Problèmes à résoudre:
A - Citez fidèlement le passage de l’article sur l’état des routes qui commence par « Dégradation de l’état » et se termine par « bien plus fautifs. ».
B - Prolongez l’article consacré à la dégradation des routes en reprenant après sa dernière phrase.

Extrait du document:
━━━━━━━━━━━━━━━━━━━━━━━━━━━━━━

Dégradation de l’état des routes : le dérèglement climatique a bon dos

En ce début de printemps 2024, la dégradation de notre réseau routier fait l’actualité. Si le constat de son piteux état, vous le faites tous les jours en voiture ou en deux-roues, un rapport de l’Office national des routes l’entérine désormais officiellement. Mais de là à mettre les nids-de-poule et autres fissures sur le dos du réchauffement climatique, de notre côté, on trouve ça gonflé… Car le manque d’entretien et les finances publiques à sec nous semblent bien plus fautifs.

C’est le « scoop » du moment : selon un rapport de l’Office national des routes (ONR) tout juste publié, près de 20 % de notre réseau routier est « en très mauvais état ». Un constat alarmant qui fait la Une de l’actualité, mais qui n’est guère surprenant pour la Ligue de Défense des Conducteurs, comme nous l’avons fait savoir à la télé, à la radio ou encore dans la presse papier et web. Ce qui nous étonne en revanche, c’est de voir placer le changement climatique en tête des « responsables ».

━━━━━━━━━━━━━━━━━━━━━━━━━━━━━━

Données présentées:
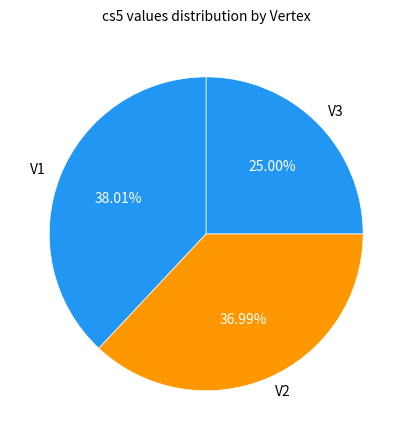

Is it true that V2 is 37% of the pie?

True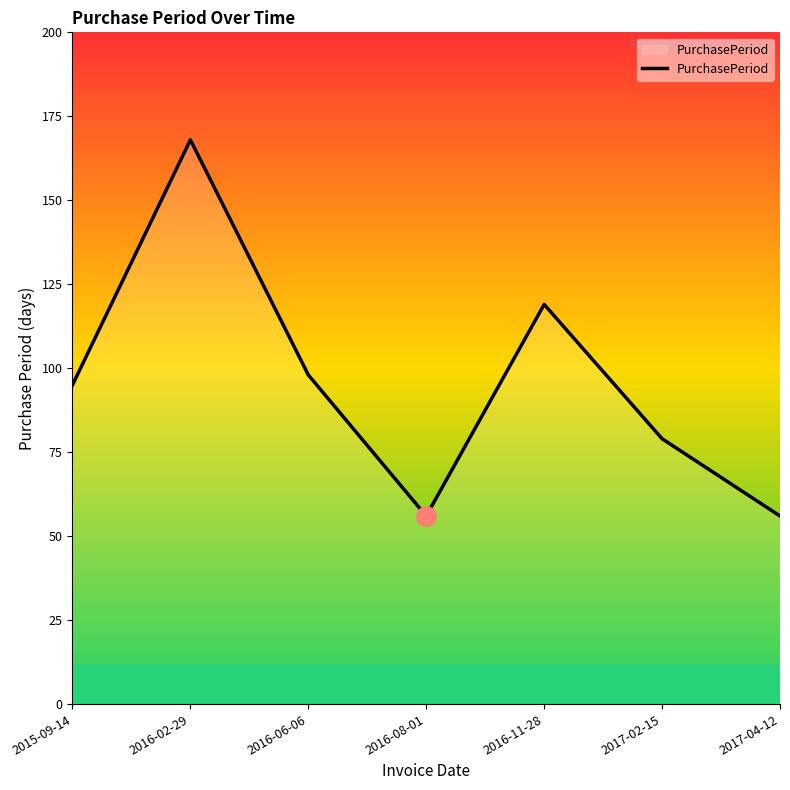

Approximately how many times larger is the value at 2016-08-01 compared to 2016-06-06?

0.6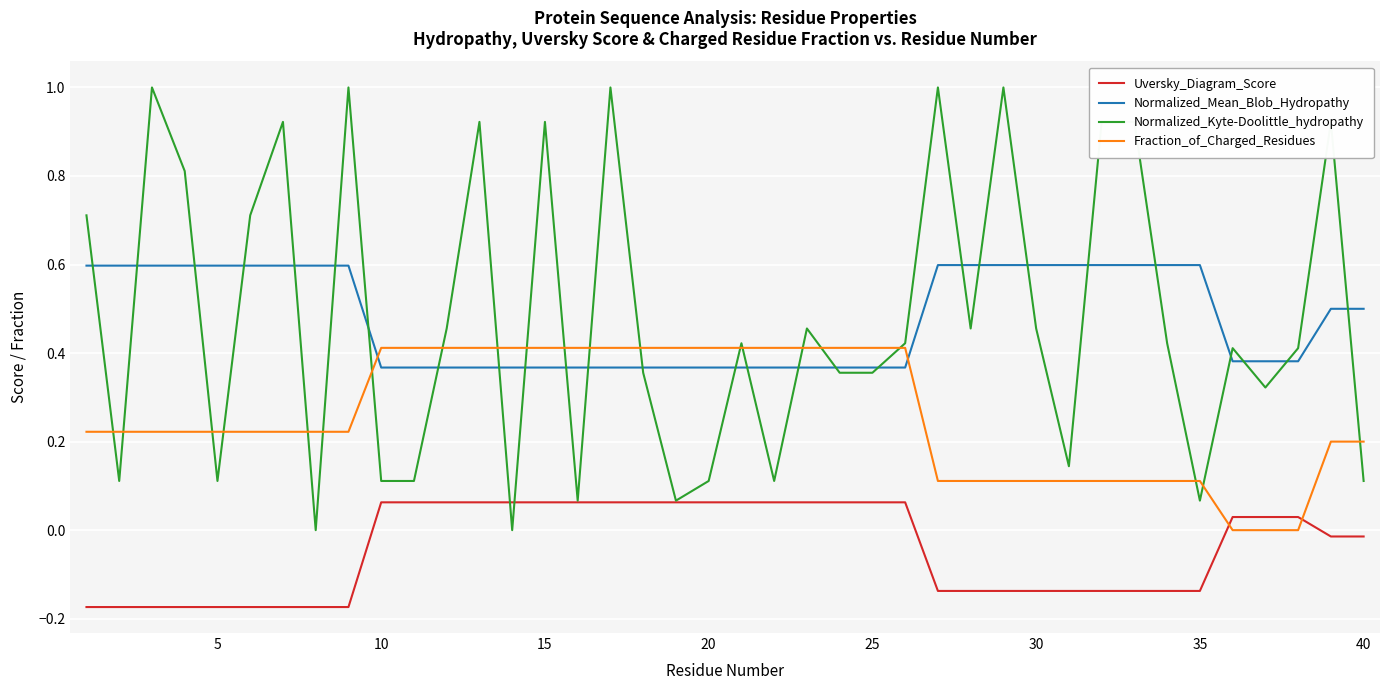

What is the greatest value displayed?

1.0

━━━━━━━━━━━━━━━━━━━━━━━━━━━━━━

Résultats:
A -
Dégradation de l’état des routes : le dérèglement climatique a bon dos

En ce début de printemps 2024, la dégradation de notre réseau routier fait l’actualité. Si le constat de son piteux état, vous le faites tous les jours en voiture ou en deux-roues, un rapport de l’Office national des routes l’entérine désormais officiellement. Mais de là à mettre les nids-de-poule et autres fissures sur le dos du réchauffement climatique, de notre côté, on trouve ça gonflé… Car le manque d’entretien et les finances publiques à sec nous semblent bien plus fautifs.

B -
Si les médias pointent en effet du doigt le dérèglement climatique comme principal coupable de cette détérioration, notre analyse approfondie du rapport publié par l’ONR révèle une réalité bien plus complexe. Certes, les pluies diluviennes ou les longues périodes de forte chaleur n’arrangent pas les choses. Mais il apparait que le désengagement de l’État dans l’entretien des routes, le déficit de compétences techniques à l’échelle locale et le manque de financement public constituent des facteurs qui pèsent bien plus lourd dans la multiplication des nids-de-poule, fissures et autres défauts de la route… Or, c’est bien ce constat auquel nous aussi, à la Ligue de Défense des Conducteurs, sommes parvenus, notamment dans notre étude intitulée « Dégradation des routes en France : il est urgent d’agir », publiée en octobre 2020.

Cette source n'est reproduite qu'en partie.